День шёл за днём, по подмёрзшей дороге легко было идти лошадям, быстро катились телеги. По вечерам табор собирался у костров, подходили к ним и деревенские. Пели и плясали, хвалясь друг перед дружкой, цыганки, но никто не мог переплясать Копчёнку. Цыгане только диву давались, глядя на неё. Казалось, что и не было никогда той цыганки с мутным, потухшим взглядом, которая часами сидела не шевелясь у своего растянутого кое-как материка и смотрела в небо. Теперь Юлька выскакивала раньше всех в таборе, в осенней промозглой темноте хватала одного из сыновей и мчалась через скрытое туманом поле в деревню.
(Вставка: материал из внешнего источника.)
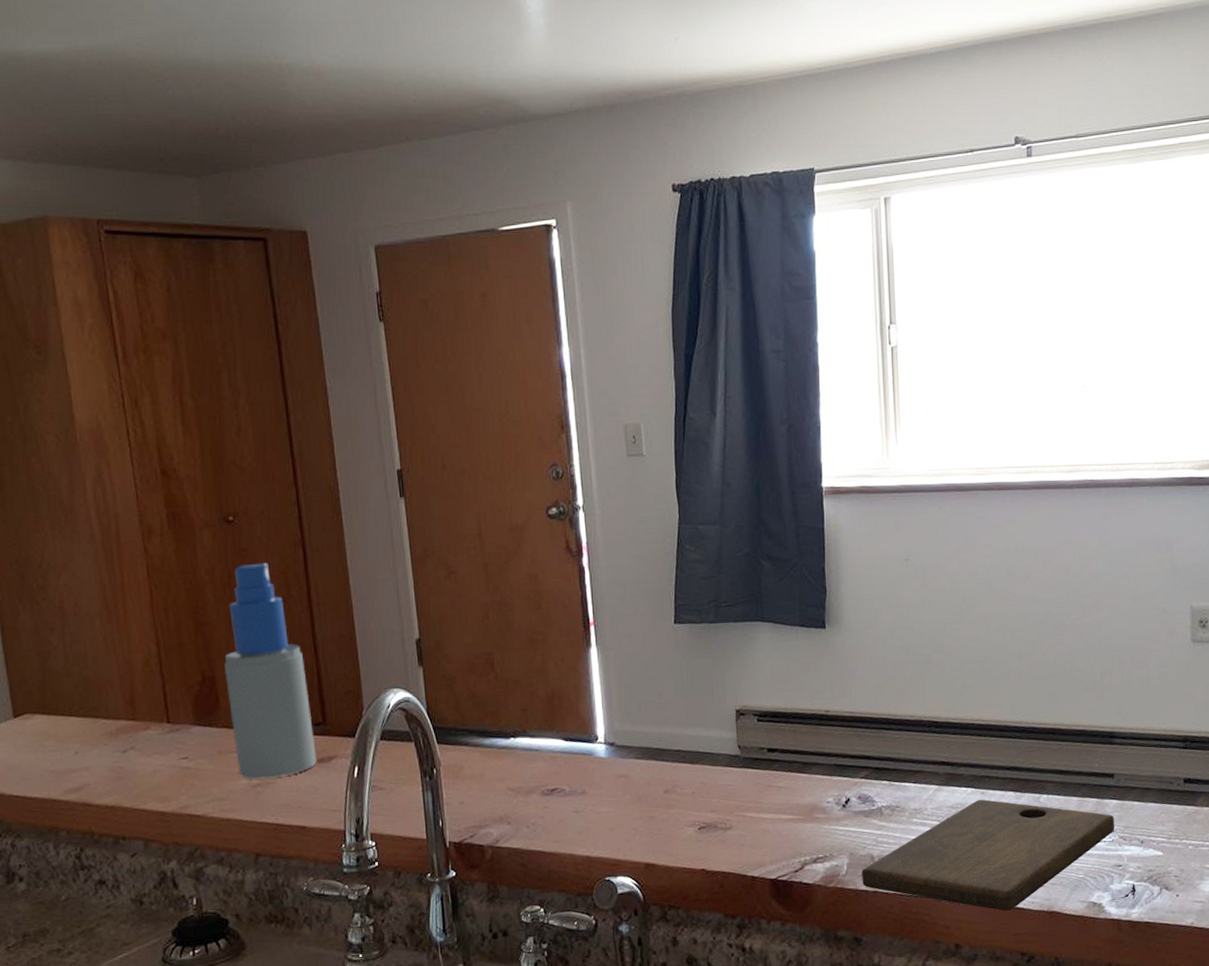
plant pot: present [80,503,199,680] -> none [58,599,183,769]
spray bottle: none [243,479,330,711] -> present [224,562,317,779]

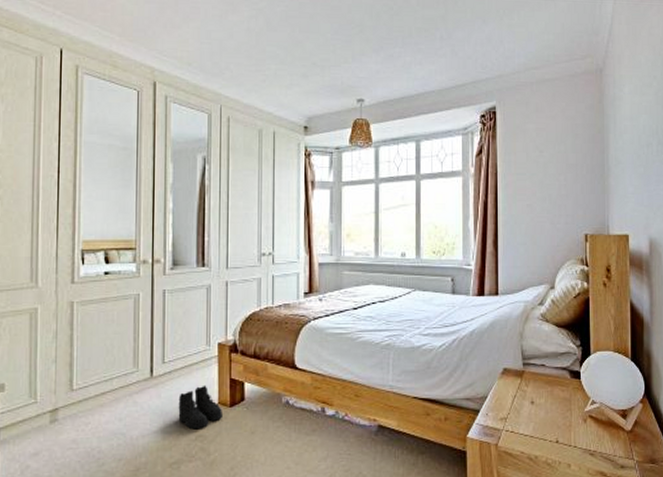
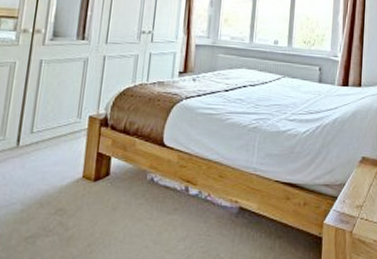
boots: present [178,385,224,430] -> none [40,157,87,203]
Возвращалась к полудню с раздутой торбой, зачастую и с худющей курицей, из которой, впрочем, получался вполне достойный суп. Запалив костёр, Юлька вешала на палку до блеска оттёртый медный котелок, резала, варила, парила – и запах шёл по всему табору, а довольная добисарка уже замешивала в миске жидкое тесто для лепёшек. Появились у неё откуда-то новые юбка и кофта, сшитые на котлярский фасон: с пышными цветными оборками, с широченными рукавами. «Копчёнка наша в невесты подалась!» – хихикали цыганки. «Молчали бы, дуры! – останавливали их другие, поумней. – Цыганка счастье за хвост словила – пусть радуется… Когда Юлька в радости, всему табору барыш!»